Given the records below, the lines starting at the line with "6: (242, 368, 1.87)" and ending at the line with "51: (279, 137, 1.59)" should be output exactly, both end lines kept and pictures left out.
== Segment start ==
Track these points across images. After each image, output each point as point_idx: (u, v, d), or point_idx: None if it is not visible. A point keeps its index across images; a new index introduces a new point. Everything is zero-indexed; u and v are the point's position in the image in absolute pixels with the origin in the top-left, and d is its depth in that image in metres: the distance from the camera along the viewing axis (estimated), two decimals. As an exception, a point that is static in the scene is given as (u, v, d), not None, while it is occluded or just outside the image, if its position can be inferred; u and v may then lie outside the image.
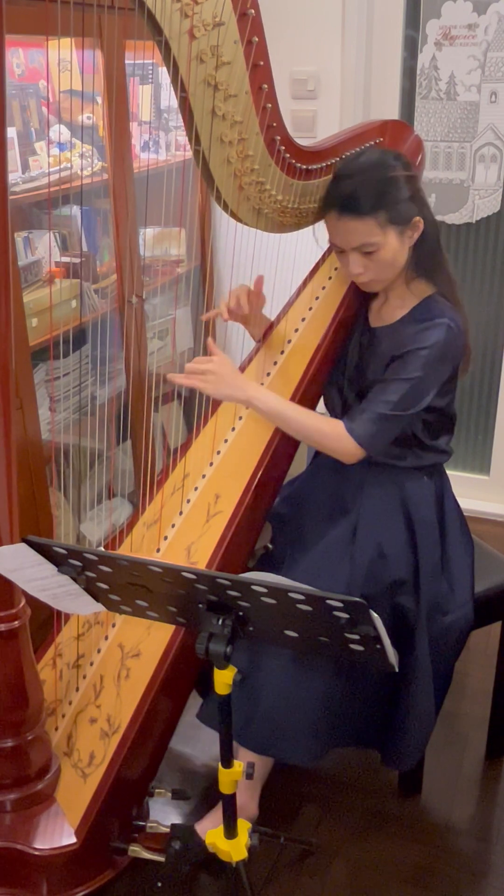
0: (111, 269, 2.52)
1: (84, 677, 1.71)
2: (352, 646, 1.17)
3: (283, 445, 1.75)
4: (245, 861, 1.43)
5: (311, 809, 1.88)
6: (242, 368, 1.87)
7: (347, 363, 1.80)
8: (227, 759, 1.34)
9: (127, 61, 2.33)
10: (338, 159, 1.72)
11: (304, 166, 1.67)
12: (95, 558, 1.22)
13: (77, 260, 2.40)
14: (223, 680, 1.26)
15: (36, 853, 1.52)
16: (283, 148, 1.61)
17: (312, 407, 1.78)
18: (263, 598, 1.15)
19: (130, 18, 1.47)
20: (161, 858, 1.59)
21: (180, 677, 1.64)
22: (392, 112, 2.80)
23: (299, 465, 1.93)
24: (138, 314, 2.54)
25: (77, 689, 1.70)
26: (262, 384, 1.79)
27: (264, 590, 1.13)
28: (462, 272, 2.90)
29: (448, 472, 1.84)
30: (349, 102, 2.77)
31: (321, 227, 1.72)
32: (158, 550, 1.73)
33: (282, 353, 1.87)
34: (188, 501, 1.76)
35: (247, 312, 1.82)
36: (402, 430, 1.68)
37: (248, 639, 1.26)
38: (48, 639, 1.82)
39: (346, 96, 2.76)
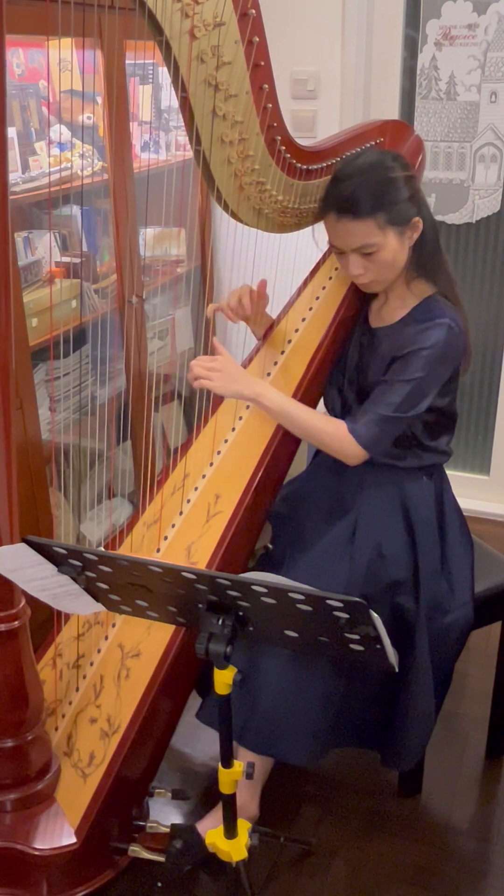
0: (111, 269, 2.52)
1: (84, 677, 1.71)
2: (352, 646, 1.17)
3: (283, 446, 1.75)
4: (245, 861, 1.43)
5: (311, 809, 1.88)
6: (243, 367, 1.87)
7: (347, 363, 1.80)
8: (227, 759, 1.34)
9: (127, 61, 2.33)
10: (338, 159, 1.72)
11: (305, 166, 1.67)
12: (95, 558, 1.22)
13: (77, 260, 2.40)
14: (223, 680, 1.26)
15: (36, 853, 1.52)
16: (284, 148, 1.61)
17: (313, 406, 1.78)
18: (263, 598, 1.15)
19: (131, 18, 1.47)
20: (161, 858, 1.60)
21: (180, 677, 1.64)
22: (392, 112, 2.80)
23: (299, 464, 1.93)
24: (138, 314, 2.54)
25: (77, 689, 1.70)
26: (264, 383, 1.80)
27: (264, 590, 1.13)
28: (462, 272, 2.90)
29: (448, 472, 1.84)
30: (349, 102, 2.77)
31: (320, 229, 1.72)
32: (158, 550, 1.73)
33: (282, 352, 1.87)
34: (188, 501, 1.76)
35: (248, 314, 1.82)
36: (402, 431, 1.68)
37: (248, 639, 1.26)
38: (48, 639, 1.82)
39: (346, 96, 2.76)
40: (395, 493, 1.74)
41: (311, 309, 1.89)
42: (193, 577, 1.16)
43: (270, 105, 1.54)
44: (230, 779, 1.36)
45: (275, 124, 1.57)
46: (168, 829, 1.61)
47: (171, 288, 2.89)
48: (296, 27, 2.67)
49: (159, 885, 1.67)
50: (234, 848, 1.41)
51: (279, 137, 1.59)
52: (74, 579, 1.28)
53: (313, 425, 1.69)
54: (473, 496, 3.03)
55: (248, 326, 1.94)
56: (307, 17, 2.67)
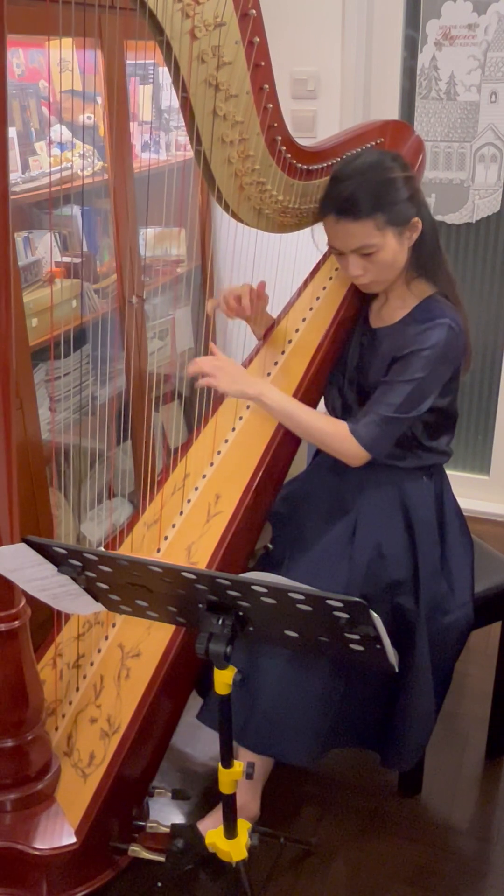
0: (111, 269, 2.52)
1: (84, 677, 1.71)
2: (352, 646, 1.17)
3: (283, 446, 1.75)
4: (245, 861, 1.43)
5: (311, 809, 1.88)
6: (244, 367, 1.87)
7: (348, 364, 1.80)
8: (227, 759, 1.34)
9: (127, 61, 2.33)
10: (338, 160, 1.72)
11: (305, 166, 1.67)
12: (95, 558, 1.23)
13: (77, 260, 2.40)
14: (223, 680, 1.26)
15: (36, 853, 1.52)
16: (284, 148, 1.61)
17: (313, 407, 1.78)
18: (263, 598, 1.15)
19: (131, 18, 1.47)
20: (161, 858, 1.59)
21: (180, 677, 1.64)
22: (392, 112, 2.80)
23: (299, 464, 1.93)
24: (138, 314, 2.54)
25: (77, 689, 1.70)
26: (264, 383, 1.80)
27: (264, 590, 1.13)
28: (462, 272, 2.90)
29: (448, 472, 1.85)
30: (349, 102, 2.77)
31: (320, 231, 1.72)
32: (159, 550, 1.73)
33: (282, 352, 1.87)
34: (188, 501, 1.76)
35: (248, 314, 1.82)
36: (403, 431, 1.68)
37: (248, 639, 1.26)
38: (48, 639, 1.82)
39: (346, 96, 2.76)
40: (395, 493, 1.74)
41: (311, 309, 1.89)
42: (193, 577, 1.16)
43: (271, 105, 1.54)
44: (230, 779, 1.36)
45: (275, 124, 1.57)
46: (168, 829, 1.61)
47: (171, 288, 2.89)
48: (296, 27, 2.67)
49: (159, 885, 1.67)
50: (234, 848, 1.41)
51: (280, 137, 1.59)
52: (74, 579, 1.28)
53: (314, 425, 1.69)
54: (473, 496, 3.03)
55: (248, 326, 1.94)
56: (307, 17, 2.67)
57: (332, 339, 1.80)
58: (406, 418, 1.64)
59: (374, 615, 1.09)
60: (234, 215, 1.67)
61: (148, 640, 1.65)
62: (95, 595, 1.33)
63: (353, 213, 1.58)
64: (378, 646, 1.14)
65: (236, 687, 1.26)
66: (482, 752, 2.03)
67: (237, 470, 1.74)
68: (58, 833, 1.54)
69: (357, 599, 1.07)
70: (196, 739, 2.03)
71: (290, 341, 1.88)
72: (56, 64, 2.27)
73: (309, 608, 1.13)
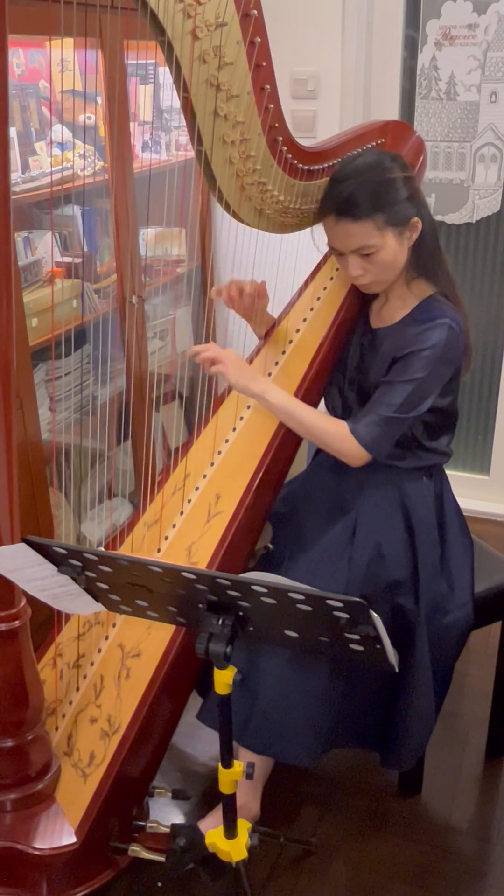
0: (111, 269, 2.52)
1: (84, 677, 1.71)
2: (352, 646, 1.17)
3: (284, 446, 1.75)
4: (245, 861, 1.43)
5: (311, 809, 1.88)
6: (244, 367, 1.87)
7: (348, 364, 1.80)
8: (227, 759, 1.34)
9: (128, 61, 2.33)
10: (339, 160, 1.72)
11: (306, 167, 1.67)
12: (95, 558, 1.23)
13: (77, 260, 2.40)
14: (223, 680, 1.26)
15: (36, 853, 1.52)
16: (286, 149, 1.61)
17: (314, 407, 1.78)
18: (263, 598, 1.15)
19: (131, 18, 1.47)
20: (161, 858, 1.59)
21: (180, 677, 1.64)
22: (392, 112, 2.80)
23: (300, 464, 1.93)
24: (138, 314, 2.54)
25: (77, 689, 1.70)
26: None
27: (264, 590, 1.13)
28: (462, 272, 2.90)
29: (448, 472, 1.85)
30: (349, 102, 2.77)
31: (320, 232, 1.72)
32: (159, 550, 1.73)
33: (283, 352, 1.87)
34: (189, 501, 1.77)
35: (247, 305, 1.82)
36: (404, 432, 1.68)
37: (248, 639, 1.26)
38: (48, 639, 1.82)
39: (346, 96, 2.76)
40: (395, 493, 1.74)
41: (311, 309, 1.89)
42: (193, 577, 1.16)
43: (272, 105, 1.54)
44: (230, 779, 1.36)
45: (276, 125, 1.57)
46: (168, 829, 1.61)
47: (171, 288, 2.89)
48: (296, 27, 2.67)
49: (159, 885, 1.67)
50: (234, 848, 1.41)
51: (281, 138, 1.59)
52: (74, 579, 1.28)
53: (315, 424, 1.69)
54: (473, 496, 3.03)
55: (248, 326, 1.94)
56: (307, 17, 2.67)
57: (332, 339, 1.80)
58: (406, 418, 1.64)
59: (374, 615, 1.09)
60: (234, 215, 1.67)
61: (148, 640, 1.65)
62: (95, 595, 1.33)
63: (353, 214, 1.58)
64: (378, 646, 1.14)
65: (236, 687, 1.27)
66: (482, 752, 2.03)
67: (238, 470, 1.74)
68: (58, 833, 1.54)
69: (357, 599, 1.07)
70: (196, 739, 2.03)
71: (290, 341, 1.88)
72: (56, 64, 2.27)
73: (309, 608, 1.13)
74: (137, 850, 1.62)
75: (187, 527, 1.73)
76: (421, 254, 1.67)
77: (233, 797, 1.39)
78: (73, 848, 1.52)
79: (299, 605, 1.13)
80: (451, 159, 2.81)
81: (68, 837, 1.53)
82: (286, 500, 1.87)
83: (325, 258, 1.98)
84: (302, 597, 1.11)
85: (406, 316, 1.69)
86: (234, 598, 1.18)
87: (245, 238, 1.76)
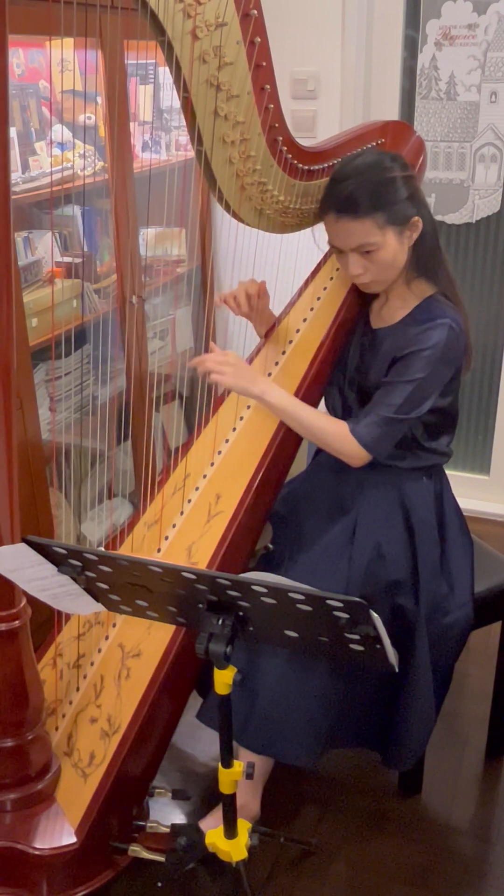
0: (111, 269, 2.52)
1: (84, 677, 1.71)
2: (352, 646, 1.17)
3: (284, 446, 1.75)
4: (245, 861, 1.43)
5: (311, 809, 1.88)
6: (245, 366, 1.87)
7: (348, 364, 1.80)
8: (227, 759, 1.34)
9: (127, 61, 2.33)
10: (339, 160, 1.72)
11: (306, 167, 1.67)
12: (95, 558, 1.23)
13: (77, 260, 2.40)
14: (223, 680, 1.26)
15: (36, 853, 1.52)
16: (286, 149, 1.61)
17: (314, 406, 1.78)
18: (263, 598, 1.15)
19: (131, 18, 1.47)
20: (161, 858, 1.59)
21: (180, 677, 1.64)
22: (392, 112, 2.81)
23: (299, 464, 1.93)
24: (138, 314, 2.54)
25: (77, 689, 1.70)
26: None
27: (264, 590, 1.13)
28: (462, 272, 2.90)
29: (448, 472, 1.85)
30: (349, 102, 2.77)
31: (321, 230, 1.73)
32: (159, 550, 1.73)
33: (283, 352, 1.87)
34: (189, 501, 1.76)
35: (246, 311, 1.82)
36: (404, 432, 1.68)
37: (248, 639, 1.26)
38: (48, 639, 1.82)
39: (346, 96, 2.76)
40: (395, 493, 1.74)
41: (312, 309, 1.89)
42: (193, 577, 1.16)
43: (272, 105, 1.54)
44: (230, 779, 1.36)
45: (276, 125, 1.57)
46: (168, 829, 1.61)
47: (171, 288, 2.89)
48: (296, 27, 2.67)
49: (159, 884, 1.67)
50: (234, 848, 1.41)
51: (281, 138, 1.59)
52: (74, 579, 1.28)
53: (316, 424, 1.70)
54: (473, 496, 3.03)
55: (249, 325, 1.94)
56: (307, 17, 2.67)
57: (333, 338, 1.80)
58: (407, 419, 1.64)
59: (374, 615, 1.09)
60: (235, 215, 1.67)
61: (148, 640, 1.65)
62: (95, 595, 1.33)
63: (354, 212, 1.58)
64: (378, 646, 1.14)
65: (236, 687, 1.27)
66: (482, 752, 2.03)
67: (238, 470, 1.74)
68: (58, 833, 1.54)
69: (357, 599, 1.07)
70: (196, 739, 2.03)
71: (291, 341, 1.88)
72: (56, 64, 2.28)
73: (309, 608, 1.13)
74: (137, 850, 1.62)
75: (187, 527, 1.73)
76: (421, 253, 1.67)
77: (233, 797, 1.39)
78: (73, 848, 1.52)
79: (299, 605, 1.13)
80: (451, 159, 2.81)
81: (68, 837, 1.53)
82: (286, 500, 1.87)
83: (326, 258, 1.98)
84: (302, 597, 1.11)
85: (406, 316, 1.69)
86: (234, 598, 1.18)
87: (245, 238, 1.76)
== Segment end ==
● **WRITTEN RESPONSE**:
6: (242, 368, 1.87)
7: (347, 363, 1.80)
8: (227, 759, 1.34)
9: (127, 61, 2.33)
10: (338, 159, 1.72)
11: (304, 166, 1.67)
12: (95, 558, 1.22)
13: (77, 260, 2.40)
14: (223, 680, 1.26)
15: (36, 853, 1.52)
16: (283, 148, 1.61)
17: (312, 407, 1.78)
18: (263, 598, 1.15)
19: (130, 18, 1.47)
20: (161, 858, 1.59)
21: (180, 677, 1.64)
22: (392, 112, 2.80)
23: (299, 465, 1.93)
24: (138, 314, 2.54)
25: (77, 689, 1.70)
26: (262, 384, 1.79)
27: (264, 590, 1.13)
28: (462, 272, 2.90)
29: (448, 472, 1.84)
30: (349, 102, 2.77)
31: (321, 227, 1.72)
32: (158, 550, 1.73)
33: (282, 353, 1.87)
34: (188, 501, 1.76)
35: (247, 312, 1.82)
36: (402, 430, 1.68)
37: (248, 639, 1.26)
38: (48, 639, 1.82)
39: (346, 96, 2.76)
0: (111, 269, 2.52)
1: (84, 677, 1.71)
2: (352, 646, 1.17)
3: (283, 446, 1.75)
4: (245, 861, 1.43)
5: (311, 809, 1.88)
6: (243, 367, 1.87)
7: (347, 363, 1.80)
8: (227, 759, 1.34)
9: (127, 61, 2.33)
10: (338, 159, 1.72)
11: (305, 166, 1.67)
12: (95, 558, 1.22)
13: (77, 260, 2.40)
14: (223, 680, 1.26)
15: (36, 853, 1.52)
16: (284, 148, 1.61)
17: (313, 406, 1.78)
18: (263, 598, 1.15)
19: (131, 18, 1.47)
20: (161, 858, 1.60)
21: (180, 677, 1.64)
22: (392, 112, 2.80)
23: (299, 464, 1.93)
24: (138, 314, 2.54)
25: (77, 689, 1.70)
26: (264, 383, 1.80)
27: (264, 590, 1.13)
28: (462, 272, 2.90)
29: (448, 472, 1.84)
30: (349, 102, 2.77)
31: (320, 229, 1.72)
32: (158, 550, 1.73)
33: (282, 352, 1.87)
34: (188, 501, 1.76)
35: (248, 314, 1.82)
36: (402, 431, 1.68)
37: (248, 639, 1.26)
38: (48, 639, 1.82)
39: (346, 96, 2.76)
40: (395, 493, 1.74)
41: (311, 309, 1.89)
42: (193, 577, 1.16)
43: (270, 105, 1.54)
44: (230, 779, 1.36)
45: (275, 124, 1.57)
46: (168, 829, 1.61)
47: (171, 288, 2.89)
48: (296, 27, 2.67)
49: (159, 885, 1.67)
50: (234, 848, 1.41)
51: (279, 137, 1.59)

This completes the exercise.